* **EXERCISE DESCRIPTION**
Write out exactly the lines of the entries below, from the first through the line containing "This bulletin is", and nothing beyond them.

== RECORDS PROVIDED ==

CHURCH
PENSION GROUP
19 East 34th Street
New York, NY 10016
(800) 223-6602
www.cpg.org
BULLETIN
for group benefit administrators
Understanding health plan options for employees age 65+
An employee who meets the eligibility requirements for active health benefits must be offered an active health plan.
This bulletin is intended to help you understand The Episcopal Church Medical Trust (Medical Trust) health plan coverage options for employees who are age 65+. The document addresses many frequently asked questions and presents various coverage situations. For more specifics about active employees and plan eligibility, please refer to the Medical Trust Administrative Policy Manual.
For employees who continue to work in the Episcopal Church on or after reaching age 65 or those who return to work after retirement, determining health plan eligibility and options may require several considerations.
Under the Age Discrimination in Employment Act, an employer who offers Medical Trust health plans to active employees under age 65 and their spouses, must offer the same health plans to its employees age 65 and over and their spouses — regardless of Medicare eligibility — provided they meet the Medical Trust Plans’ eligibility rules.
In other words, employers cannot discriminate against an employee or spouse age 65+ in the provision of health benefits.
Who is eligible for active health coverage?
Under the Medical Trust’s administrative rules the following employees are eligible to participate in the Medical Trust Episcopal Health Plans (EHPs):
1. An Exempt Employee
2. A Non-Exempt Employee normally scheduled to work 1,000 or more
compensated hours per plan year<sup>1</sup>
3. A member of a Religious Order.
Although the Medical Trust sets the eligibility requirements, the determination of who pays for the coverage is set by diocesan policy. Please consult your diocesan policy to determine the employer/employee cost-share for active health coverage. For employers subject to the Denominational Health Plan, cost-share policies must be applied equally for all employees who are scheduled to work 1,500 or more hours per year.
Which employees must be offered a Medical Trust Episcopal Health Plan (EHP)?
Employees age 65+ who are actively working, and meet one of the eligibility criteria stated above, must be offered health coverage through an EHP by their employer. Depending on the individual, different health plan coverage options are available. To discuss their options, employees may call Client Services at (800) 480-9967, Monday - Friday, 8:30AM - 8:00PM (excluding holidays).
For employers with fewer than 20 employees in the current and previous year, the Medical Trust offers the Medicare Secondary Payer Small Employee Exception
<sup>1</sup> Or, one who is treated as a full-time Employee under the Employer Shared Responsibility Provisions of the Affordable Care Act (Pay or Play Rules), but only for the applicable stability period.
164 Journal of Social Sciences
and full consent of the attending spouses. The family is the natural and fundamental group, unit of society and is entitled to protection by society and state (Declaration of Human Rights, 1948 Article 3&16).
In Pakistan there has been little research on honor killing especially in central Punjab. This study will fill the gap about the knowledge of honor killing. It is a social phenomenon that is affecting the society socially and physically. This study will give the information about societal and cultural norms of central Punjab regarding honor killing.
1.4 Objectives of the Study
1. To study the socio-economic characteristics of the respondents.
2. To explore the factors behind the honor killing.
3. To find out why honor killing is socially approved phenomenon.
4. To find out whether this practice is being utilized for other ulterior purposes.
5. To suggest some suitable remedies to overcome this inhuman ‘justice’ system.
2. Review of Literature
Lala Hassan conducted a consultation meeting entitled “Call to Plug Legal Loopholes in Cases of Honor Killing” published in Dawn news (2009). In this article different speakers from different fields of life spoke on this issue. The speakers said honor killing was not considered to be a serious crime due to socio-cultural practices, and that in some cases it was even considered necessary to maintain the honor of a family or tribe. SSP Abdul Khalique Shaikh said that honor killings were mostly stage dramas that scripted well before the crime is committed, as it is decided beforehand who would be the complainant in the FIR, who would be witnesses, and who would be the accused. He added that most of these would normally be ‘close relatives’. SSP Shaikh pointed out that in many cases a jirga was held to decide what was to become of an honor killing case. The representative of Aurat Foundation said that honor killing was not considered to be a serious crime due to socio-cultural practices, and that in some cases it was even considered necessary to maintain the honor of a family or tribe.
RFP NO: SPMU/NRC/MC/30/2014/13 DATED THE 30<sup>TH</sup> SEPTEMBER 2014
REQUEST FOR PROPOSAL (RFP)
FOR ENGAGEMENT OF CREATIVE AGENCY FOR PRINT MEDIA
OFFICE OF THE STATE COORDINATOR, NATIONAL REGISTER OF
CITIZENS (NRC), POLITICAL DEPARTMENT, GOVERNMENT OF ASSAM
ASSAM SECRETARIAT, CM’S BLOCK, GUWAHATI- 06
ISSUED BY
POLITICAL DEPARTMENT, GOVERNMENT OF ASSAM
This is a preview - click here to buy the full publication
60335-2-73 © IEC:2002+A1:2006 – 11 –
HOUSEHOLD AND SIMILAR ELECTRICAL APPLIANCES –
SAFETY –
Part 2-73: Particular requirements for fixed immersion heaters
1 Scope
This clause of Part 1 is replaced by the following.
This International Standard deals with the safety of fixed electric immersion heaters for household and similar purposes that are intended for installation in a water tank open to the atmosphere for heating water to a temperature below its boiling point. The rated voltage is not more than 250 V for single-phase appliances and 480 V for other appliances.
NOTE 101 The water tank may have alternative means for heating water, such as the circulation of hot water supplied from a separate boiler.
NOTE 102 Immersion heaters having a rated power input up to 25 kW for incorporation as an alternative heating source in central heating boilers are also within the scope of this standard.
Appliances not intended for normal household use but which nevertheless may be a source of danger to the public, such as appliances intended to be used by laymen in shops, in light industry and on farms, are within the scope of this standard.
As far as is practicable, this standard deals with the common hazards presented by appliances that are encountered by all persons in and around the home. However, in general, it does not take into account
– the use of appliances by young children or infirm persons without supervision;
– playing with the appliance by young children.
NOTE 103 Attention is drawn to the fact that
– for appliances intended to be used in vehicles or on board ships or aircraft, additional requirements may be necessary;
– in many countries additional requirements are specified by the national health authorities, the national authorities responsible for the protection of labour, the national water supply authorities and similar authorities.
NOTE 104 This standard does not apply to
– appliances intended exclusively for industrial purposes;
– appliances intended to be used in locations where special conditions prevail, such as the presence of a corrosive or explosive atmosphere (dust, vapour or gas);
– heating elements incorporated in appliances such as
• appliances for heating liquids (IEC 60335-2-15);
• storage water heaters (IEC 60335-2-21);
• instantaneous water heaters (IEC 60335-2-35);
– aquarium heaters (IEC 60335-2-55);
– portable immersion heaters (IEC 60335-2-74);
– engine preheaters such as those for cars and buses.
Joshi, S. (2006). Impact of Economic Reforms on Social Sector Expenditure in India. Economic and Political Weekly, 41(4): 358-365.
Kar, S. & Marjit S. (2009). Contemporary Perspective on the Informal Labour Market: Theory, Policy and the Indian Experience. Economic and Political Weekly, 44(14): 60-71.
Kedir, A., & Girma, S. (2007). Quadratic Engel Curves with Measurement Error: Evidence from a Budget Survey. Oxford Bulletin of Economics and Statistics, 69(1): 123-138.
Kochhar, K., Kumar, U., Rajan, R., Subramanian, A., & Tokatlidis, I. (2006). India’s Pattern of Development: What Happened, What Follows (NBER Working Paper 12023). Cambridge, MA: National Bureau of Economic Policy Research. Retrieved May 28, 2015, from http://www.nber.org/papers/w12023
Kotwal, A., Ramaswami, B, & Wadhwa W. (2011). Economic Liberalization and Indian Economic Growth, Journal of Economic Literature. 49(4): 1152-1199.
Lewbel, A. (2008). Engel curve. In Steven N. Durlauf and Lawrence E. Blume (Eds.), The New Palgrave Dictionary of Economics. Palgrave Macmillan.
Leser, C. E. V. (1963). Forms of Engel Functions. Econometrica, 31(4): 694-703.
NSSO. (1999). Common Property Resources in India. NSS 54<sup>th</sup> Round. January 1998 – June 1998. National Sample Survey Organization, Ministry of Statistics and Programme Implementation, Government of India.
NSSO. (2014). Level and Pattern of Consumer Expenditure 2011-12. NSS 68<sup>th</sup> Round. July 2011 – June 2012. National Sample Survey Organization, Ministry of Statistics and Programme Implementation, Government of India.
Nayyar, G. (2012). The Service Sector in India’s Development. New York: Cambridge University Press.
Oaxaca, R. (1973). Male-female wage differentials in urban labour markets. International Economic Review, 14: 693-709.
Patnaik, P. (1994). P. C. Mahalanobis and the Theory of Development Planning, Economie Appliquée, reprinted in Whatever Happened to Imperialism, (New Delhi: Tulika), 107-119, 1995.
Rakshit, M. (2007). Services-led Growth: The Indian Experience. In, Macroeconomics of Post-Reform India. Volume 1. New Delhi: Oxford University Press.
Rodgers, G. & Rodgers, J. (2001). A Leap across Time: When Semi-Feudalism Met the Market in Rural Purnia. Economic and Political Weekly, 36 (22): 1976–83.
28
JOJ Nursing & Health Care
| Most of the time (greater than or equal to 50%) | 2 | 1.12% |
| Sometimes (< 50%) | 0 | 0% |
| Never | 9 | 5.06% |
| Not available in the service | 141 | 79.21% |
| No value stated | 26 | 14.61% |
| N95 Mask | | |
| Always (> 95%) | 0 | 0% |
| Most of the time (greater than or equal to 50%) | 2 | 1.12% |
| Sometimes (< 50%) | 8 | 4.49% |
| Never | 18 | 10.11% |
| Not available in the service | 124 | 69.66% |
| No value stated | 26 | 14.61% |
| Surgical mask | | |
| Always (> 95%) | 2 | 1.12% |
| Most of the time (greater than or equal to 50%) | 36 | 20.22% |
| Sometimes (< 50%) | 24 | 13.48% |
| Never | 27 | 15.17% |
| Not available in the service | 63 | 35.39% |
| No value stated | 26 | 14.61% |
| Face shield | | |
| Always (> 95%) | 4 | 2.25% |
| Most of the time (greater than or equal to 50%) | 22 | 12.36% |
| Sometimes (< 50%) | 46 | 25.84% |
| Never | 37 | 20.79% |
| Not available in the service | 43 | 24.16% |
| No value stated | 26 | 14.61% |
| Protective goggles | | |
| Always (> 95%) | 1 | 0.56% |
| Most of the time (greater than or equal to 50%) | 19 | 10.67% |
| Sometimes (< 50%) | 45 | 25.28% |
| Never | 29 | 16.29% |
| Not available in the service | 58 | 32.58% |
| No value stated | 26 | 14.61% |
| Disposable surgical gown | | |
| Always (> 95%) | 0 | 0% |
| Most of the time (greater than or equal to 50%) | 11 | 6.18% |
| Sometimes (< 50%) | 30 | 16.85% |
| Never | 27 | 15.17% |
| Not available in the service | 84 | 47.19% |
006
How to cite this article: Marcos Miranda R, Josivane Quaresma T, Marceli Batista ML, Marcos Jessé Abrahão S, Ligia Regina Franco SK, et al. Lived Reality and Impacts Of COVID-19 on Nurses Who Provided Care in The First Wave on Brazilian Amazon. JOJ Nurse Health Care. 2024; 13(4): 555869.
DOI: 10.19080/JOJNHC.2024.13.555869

===

* **YOUR SOLUTION**
CHURCH
PENSION GROUP
19 East 34th Street
New York, NY 10016
(800) 223-6602
www.cpg.org
BULLETIN
for group benefit administrators
Understanding health plan options for employees age 65+
An employee who meets the eligibility requirements for active health benefits must be offered an active health plan.
This bulletin is intended to help you understand The Episcopal Church Medical Trust (Medical Trust) health plan coverage options for employees who are age 65+. The document addresses many frequently asked questions and presents various coverage situations. For more specifics about active employees and plan eligibility, please refer to the Medical Trust Administrative Policy Manual.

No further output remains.